Dr. Claire Simeone, the director of the Kei Kai Ola hospital for Hawaiian monk seals, definitely does. Earlier this week, Simeone had just left work for lunch when her phone started ringing. A lot.
"I thought maybe someone had a seal-related question," Simeone wrote on Twitter earlier today (Oct. 5). "I picked up. Silence."
Seconds later, Simeone's phone rang again — and then again, and again. Each time she answered, there was nothing but eerie silence. After receiving nine identical calls in 15 minutes, Simeone "started to panic," she said. The calls were apparently coming from inside the hospital, so she rushed back to work, worried that a "seal emergency" was transpiring in her absence.
There was no emergency (thankfully), seal or otherwise. In fact, Simeone's co-workers said nobody had tried to call her at all.
"Meanwhile," Simeone wrote, "several other people call the hospital, asking WHY WE ARE CALLING THEM INCESSANTLY?"
When Simeone called the hospital's phone company to get to the bottom of the phantom calls, a technician confirmed that "a bazillion calls" had indeed been dialed from one particular line in the hospital. Simeone hunted from room to room until she finally tracked the mystery dialer to the center's laboratory. There, she caught her perpetrator red-handed … or rather, green-footed.

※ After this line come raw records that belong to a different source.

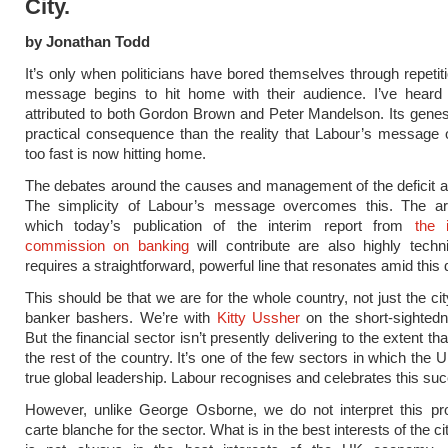
City.
by Jonathan Todd
It’s only when politicians have bored themselves through repetiti
message begins to hit home with their audience. I’ve heard 
attributed to both Gordon Brown and Peter Mandelson. Its genesi
practical consequence than the reality that Labour’s message 
too fast is now hitting home.
The debates around the causes and management of the deficit 
The simplicity of Labour’s message overcomes this. The a
which today’s publication of the interim report from
the 
commission on banking
will contribute are also highly techn
requires a straightforward, powerful line that resonates amid this d
This should be that we are for the whole country, not just the ci
banker bashers. We’re with
Kitty Ussher
on the short-sightedn
But the financial sector isn’t presently delivering to the extent that
the rest of the country. It’s one of the few sectors in which the
true global leadership. Labour recognises and celebrates this su
However, unlike George Osborne, we do not interpret this p
carte blanche for the sector. What is in the best interests of the c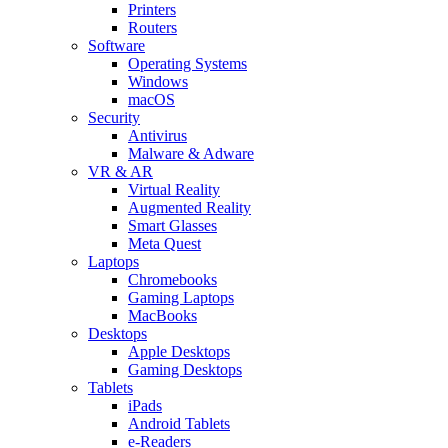
Printers
Routers
Software
Operating Systems
Windows
macOS
Security
Antivirus
Malware & Adware
VR & AR
Virtual Reality
Augmented Reality
Smart Glasses
Meta Quest
Laptops
Chromebooks
Gaming Laptops
MacBooks
Desktops
Apple Desktops
Gaming Desktops
Tablets
iPads
Android Tablets
e-Readers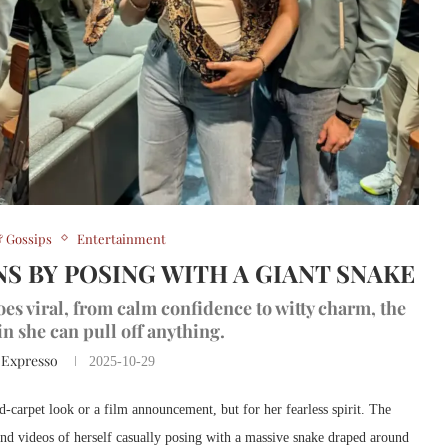
 Gossips
Entertainment
S BY POSING WITH A GIANT SNAKE
s viral, from calm confidence to witty charm, the
in she can pull off anything.
 Expresso
2025-10-29
-carpet look or a film announcement, but for her fearless spirit. The
 and videos of herself casually posing with a massive snake draped around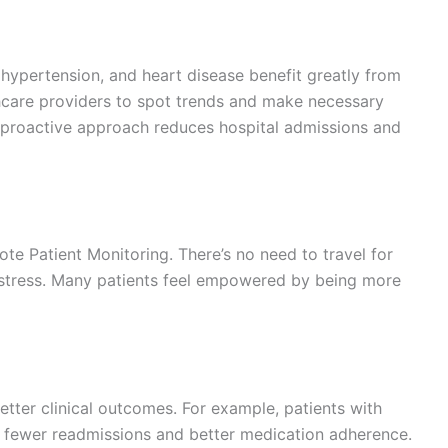
, hypertension, and heart disease benefit greatly from
thcare providers to spot trends and make necessary
 proactive approach reduces hospital admissions and
te Patient Monitoring. There’s no need to travel for
d stress. Many patients feel empowered by being more
ter clinical outcomes. For example, patients with
e fewer readmissions and better medication adherence.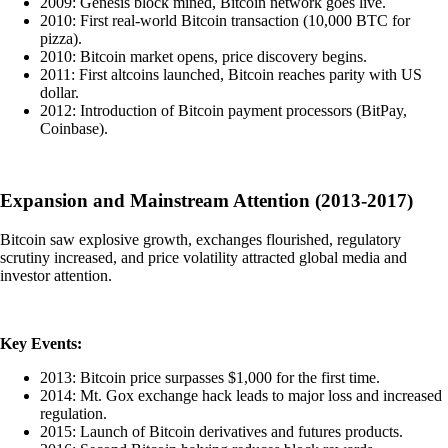
2009: Genesis block mined, Bitcoin network goes live.
2010: First real-world Bitcoin transaction (10,000 BTC for
pizza).
2010: Bitcoin market opens, price discovery begins.
2011: First altcoins launched, Bitcoin reaches parity with US
dollar.
2012: Introduction of Bitcoin payment processors (BitPay,
Coinbase).
Expansion and Mainstream Attention (2013-2017)
Bitcoin saw explosive growth, exchanges flourished, regulatory
scrutiny increased, and price volatility attracted global media and
investor attention.
Key Events:
2013: Bitcoin price surpasses $1,000 for the first time.
2014: Mt. Gox exchange hack leads to major loss and increased
regulation.
2015: Launch of Bitcoin derivatives and futures products.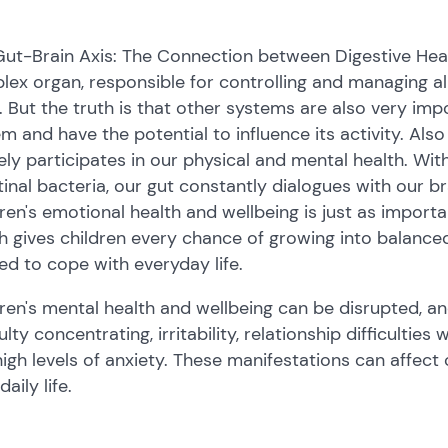
ut-Brain Axis: The Connection between Digestive Heal
ex organ, responsible for controlling and managing all
 But the truth is that other systems are also very imp
m and have the potential to influence its activity. Als
ely participates in our physical and mental health. With
tinal bacteria, our gut constantly dialogues with our br
ren's emotional health and wellbeing is just as import
h gives children every chance of growing into balanced,
d to cope with everyday life.
ren's mental health and wellbeing can be disrupted, a
culty concentrating, irritability, relationship difficulties
igh levels of anxiety. These manifestations can affect c
daily life.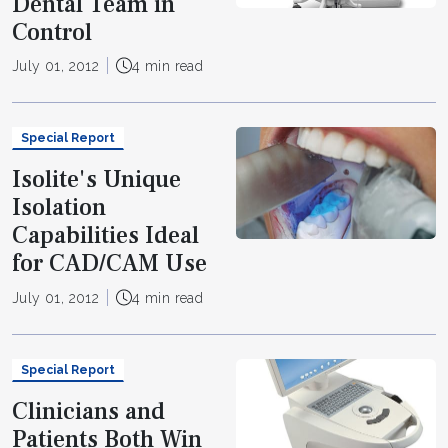
Dental Team in
Control
July 01, 2012
4 min read
Special Report
Isolite's Unique
Isolation
Capabilities Ideal
for CAD/CAM Use
July 01, 2012
4 min read
Special Report
Clinicians and
Patients Both Win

THERE IS A GECKO SITTING ON THE TOUCH SCREEN OF THE PHONE, MAKING CALLS WITH HIS TINY GECKO FEET!!! This gecko has called me 15 times, and everyone in our recent call list. *Actual photo of telemarketer* @TMMC @GEICO @HawaiianTel pic.twitter.com/USyKeOiDbE— Dr. Claire Simeone (@Claire_Simeone) October 5, 2018
"THERE IS A GECKO SITTING ON THE TOUCH SCREEN OF THE PHONE, MAKING CALLS WITH HIS TINY GECKO FEET!!!" Simeone tweeted. "This gecko has called me 15 times and everyone in our recent call list."
Mystery solved. Simeone said she "immediately hired the gecko" and drafted an apology to everyone on staff who may have gotten a call from the tiny, green menace.